Mayors and governors across the nation are rolling out plans – both novel and tried – to prevent America’s homeless crisis from developing into permanent ghettos the likes of which the U.S. hasn’t seen since the Great Depression.
The number of homeless encampments in the Denver-metro area began growing in both number and size starting in the spring of 2020. The October 2022 point-in-time count of homeless individuals in the region, found 6,884 people experiencing homelessness, and of those 4,806 were staying in shelters. That means 2,078 people were choosing to stay outdoors, many utilizing public rights of way for make-shift shelters.
Helping the thousands of individuals who, absent other housing options, choose to camp in urban settings has proven to be intractable – overnight emergency shelters have room, but even on the coldest nights there are still those who refuse this most basic of services.
For decades, the policy in America has been housing first, but that policy is often manifest by a shelter bed that is vacated in the morning and not available again until night. The intent of housing first is to offer real 24-hour housing stability, not just a shelter bed at night.
Emergency shelters are essential for keeping people safe, but more real housing is needed, fortunately, Denver is working toward growing the transitional and long-term housing supply.
The City of Denver’s five-year strategic plan calls for creating 900 supportive housing units for the homeless, using methods like purchasing old hotels and converting them into assisted living programs. After stalled negotiations, Denver is finalizing the purchase of the Stay Inn hotel in the Central Park neighborhood to be used as 96 transitional housing beds. The Colorado Coalition for the Homeless just purchased a 217-room hotel for both transitional housing and long-term supported housing.
But there is also a question of whether there is enough “support” in these housing plans.
In New York, Mayor Eric Adams has announced a plan to push for drastic intervention when homeless individuals are suffering from acute mental health crises — involuntary hospitalization until a plan can be created for long-term treatment and care.
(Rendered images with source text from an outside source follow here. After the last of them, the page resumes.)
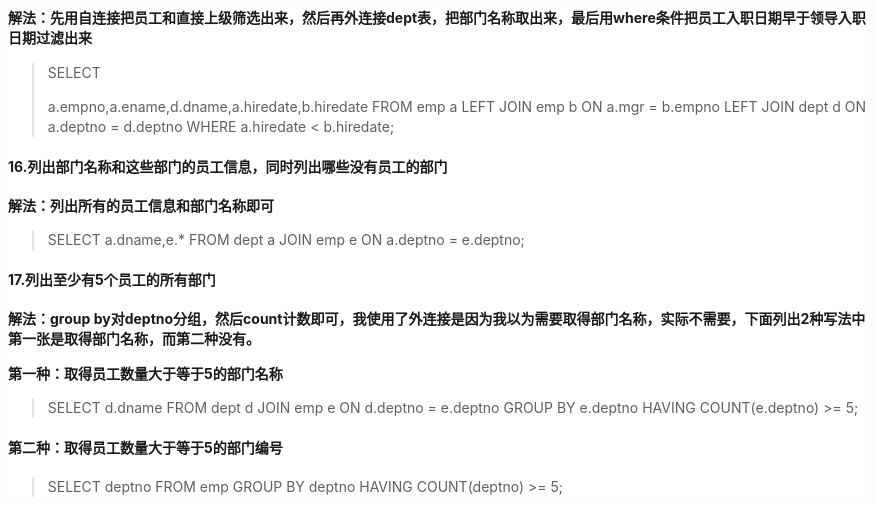 **解法：先用自连接把员工和直接上级筛选出来，然后再外连接dept表，把部门名称取出来，最后用where条件把员工入职日期早于领导入职日期过滤出来**

> SELECT
>
> a.empno,a.ename,d.dname,a.hiredate,b.hiredate
> FROM
> emp a
> LEFT JOIN
> emp b
> ON
> a.mgr = b.empno
> LEFT JOIN
> dept d
> ON
> a.deptno = d.deptno
> WHERE
> a.hiredate < b.hiredate;

#### 16.列出部门名称和这些部门的员工信息，同时列出哪些没有员工的部门

**解法：列出所有的员工信息和部门名称即可**

> SELECT
> a.dname,e.*
> FROM
> dept a
> JOIN
> emp e
> ON
> a.deptno = e.deptno;

#### 17.列出至少有5个员工的所有部门

**解法：group by对deptno分组，然后count计数即可，我使用了外连接是因为我以为需要取得部门名称，实际不需要，下面列出2种写法中第一张是取得部门名称，而第二种没有。**

**第一种：取得员工数量大于等于5的部门名称**

> SELECT
> d.dname
> FROM
> dept d
> JOIN
> emp e
> ON
> d.deptno = e.deptno
> GROUP BY
> e.deptno
> HAVING
> COUNT(e.deptno) >= 5;

#### **第二种：取得员工数量大于等于5的部门编号**

> SELECT
> deptno
> FROM
> emp
> GROUP BY
> deptno
> HAVING
> COUNT(deptno) >= 5;
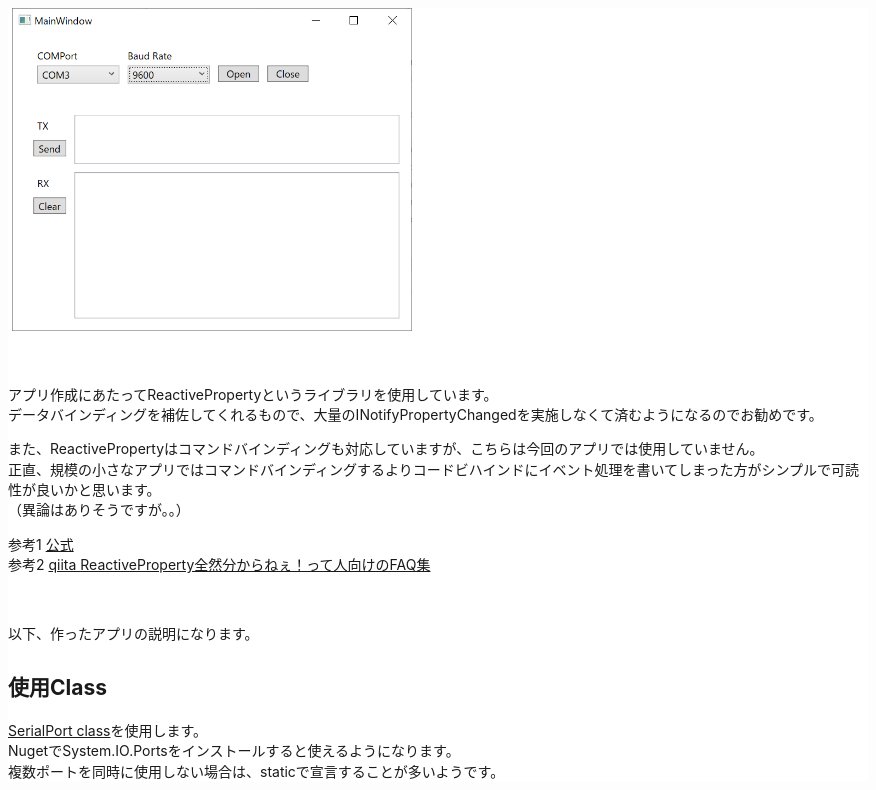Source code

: &nbsp;<img src="../img/20210825-Csharp-SerialPort-2.png" Style="width:100%;max-width:400px;">  

<br>

アプリ作成にあたってReactivePropertyというライブラリを使用しています。  
データバインディングを補佐してくれるもので、大量のINotifyPropertyChangedを実施しなくて済むようになるのでお勧めです。  

また、ReactivePropertyはコマンドバインディングも対応していますが、こちらは今回のアプリでは使用していません。  
正直、規模の小さなアプリではコマンドバインディングするよりコードビハインドにイベント処理を書いてしまった方がシンプルで可読性が良いかと思います。  
（異論はありそうですが。。）

参考1 <span class="link"></span> [公式](https://github.com/runceel/ReactiveProperty)  
参考2 <span class="link"></span> [qiita ReactiveProperty全然分からねぇ！って人向けのFAQ集](https://qiita.com/YSRKEN/items/5a36fb8071104a989fb8)

<br>

以下、作ったアプリの説明になります。 


## 使用Class
<span class="link"></span> [SerialPort class](https://docs.microsoft.com/ja-jp/dotnet/api/system.io.ports.serialport?view=dotnet-plat-ext-5.0)を使用します。  
NugetでSystem.IO.Portsをインストールすると使えるようになります。  
複数ポートを同時に使用しない場合は、staticで宣言することが多いようです。  
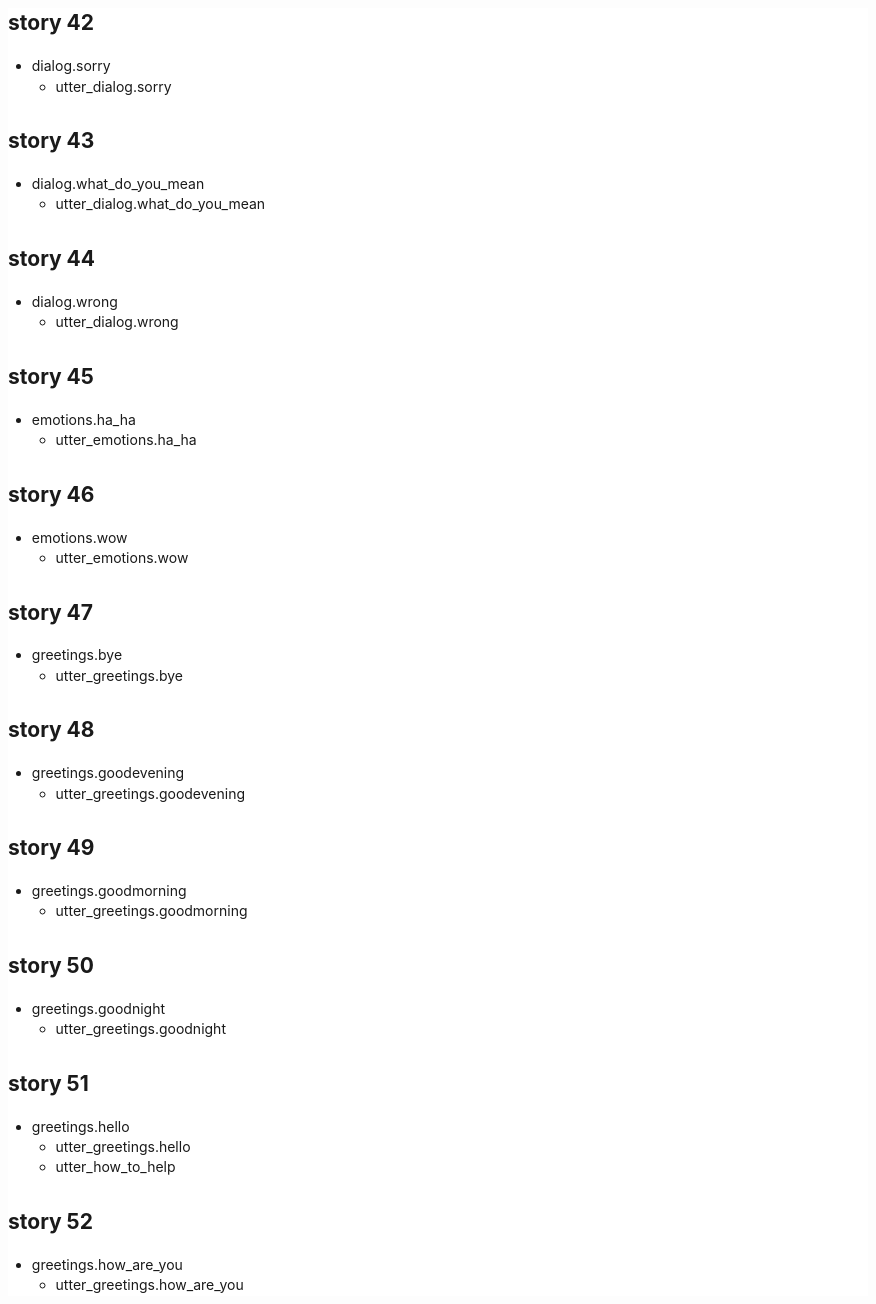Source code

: ## story 42
* dialog.sorry
    - utter_dialog.sorry

## story 43
* dialog.what_do_you_mean
    - utter_dialog.what_do_you_mean

## story 44
* dialog.wrong
    - utter_dialog.wrong

## story 45
* emotions.ha_ha
    - utter_emotions.ha_ha

## story 46
* emotions.wow
    - utter_emotions.wow

## story 47
* greetings.bye
    - utter_greetings.bye

## story 48
* greetings.goodevening
    - utter_greetings.goodevening

## story 49
* greetings.goodmorning
    - utter_greetings.goodmorning

## story 50
* greetings.goodnight
    - utter_greetings.goodnight

## story 51
* greetings.hello
    - utter_greetings.hello
    - utter_how_to_help

## story 52
* greetings.how_are_you
    - utter_greetings.how_are_you

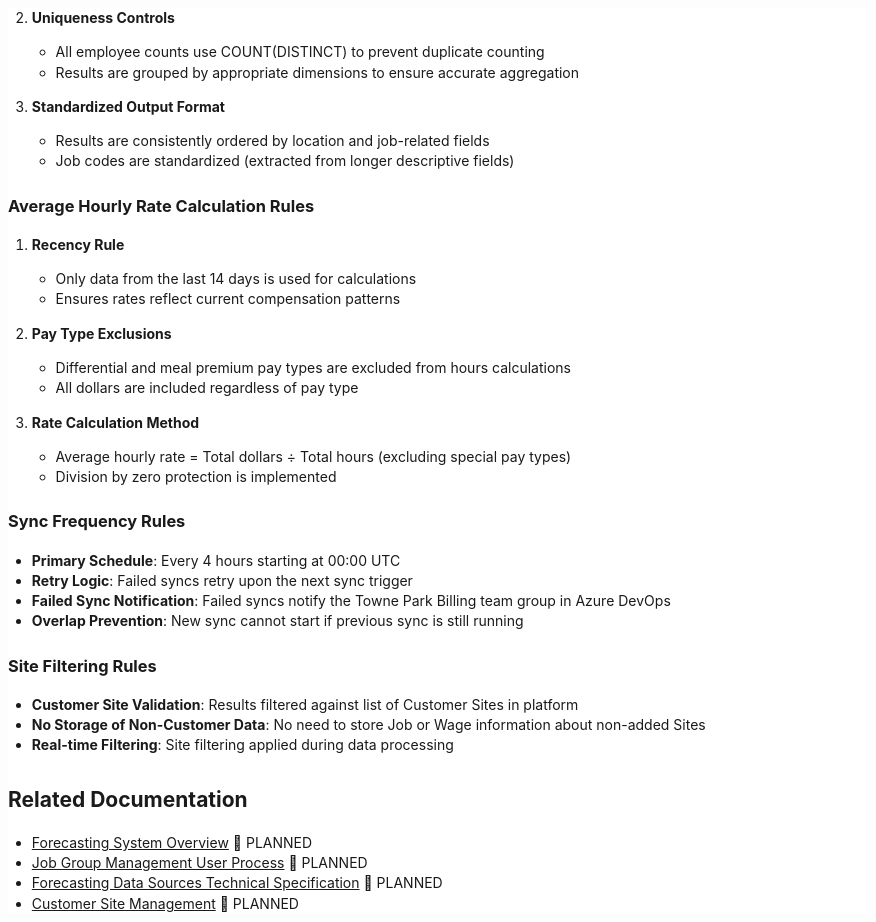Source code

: 2. **Uniqueness Controls**
   - All employee counts use COUNT(DISTINCT) to prevent duplicate counting
   - Results are grouped by appropriate dimensions to ensure accurate aggregation

3. **Standardized Output Format**
   - Results are consistently ordered by location and job-related fields
   - Job codes are standardized (extracted from longer descriptive fields)

### Average Hourly Rate Calculation Rules
1. **Recency Rule**
   - Only data from the last 14 days is used for calculations
   - Ensures rates reflect current compensation patterns

2. **Pay Type Exclusions**
   - Differential and meal premium pay types are excluded from hours calculations
   - All dollars are included regardless of pay type

3. **Rate Calculation Method**
   - Average hourly rate = Total dollars ÷ Total hours (excluding special pay types)
   - Division by zero protection is implemented

### Sync Frequency Rules
- **Primary Schedule**: Every 4 hours starting at 00:00 UTC
- **Retry Logic**: Failed syncs retry upon the next sync trigger
- **Failed Sync Notification**: Failed syncs notify the Towne Park Billing team group in Azure DevOps
- **Overlap Prevention**: New sync cannot start if previous sync is still running

### Site Filtering Rules
- **Customer Site Validation**: Results filtered against list of Customer Sites in platform
- **No Storage of Non-Customer Data**: No need to store Job or Wage information about non-added Sites
- **Real-time Filtering**: Site filtering applied during data processing

## Related Documentation

- [Forecasting System Overview](../systems/forecasting/20250716_Forecasting_SystemOverview_Integrated.md) 🔄 PLANNED
- [Job Group Management User Process](../user-processes/forecasting/20250702_Forecasting_JobGroupManagement_UserProcess.md) 🔄 PLANNED
- [Forecasting Data Sources Technical Specification](../technical/database/20250716_Forecasting_DataSources_TechnicalSpec.md) 🔄 PLANNED
- [Customer Site Management](../systems/customer-sites/customer-site-directory.md) 🔄 PLANNED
Closer to home, the City of Aurora, led by Mayor Mike Coffman, is pushing hard for a regional homeless service center that would focus on what he calls a “jobs first” model of getting people who need help the treatment and care they need before entering housing. The plan is not without its opponents, who fear setting up barriers to housing will mean more people on the streets in the cold or the heat.
We see sense in a model where both housing-first and treatment-first models operate side by side. It’s a vision shared by Aurora City Councilmember Dustin Zvonek, who wants to see increased mental health and addiction treatment for homeless individuals in the Denver Metro. It’s a model that he says recognizes that the biggest obstacle standing between people and stability is not acquiring housing but the challenges of chronic drug use and untreated illnesses like schizophrenia and manic depression.
Some view this as a tough-love approach, requiring treatment as a condition of housing. We know from addiction treatment programs that often a tough love or love first approach is needed for people to acknowledge there is a problem and seek help.
It’s part of the reason why drug courts used to divert individuals suffering from addiction to drugs out of the criminal justice system and into detox and treatment programs.
The obvious problem, of course, is that even the wealthiest Americans are struggling to get adequate mental health and addiction treatment. America simply does not have the infrastructure in place to accommodate our opiate and drug epidemic alongside a mental health crisis, both likely fueled by the pandemic.
Zvonek’s plea is for federal dollars set aside for “housing first” programs be made available to treatment-focused programs, including a planned one-stop homeless center in Aurora. We also think that Medicaid and Medicare dollars need to be freed up to pay for much more robust mental health and rehab treatment. Those are both complex federal issues that Congress may struggle to sort out.
But at the local level, we hope Denver and Aurora collaborate to meld the housing-first model that could give people a safe place to land at converted hotels/motels during or immediately after receiving the treatment they need to stabilize their lives.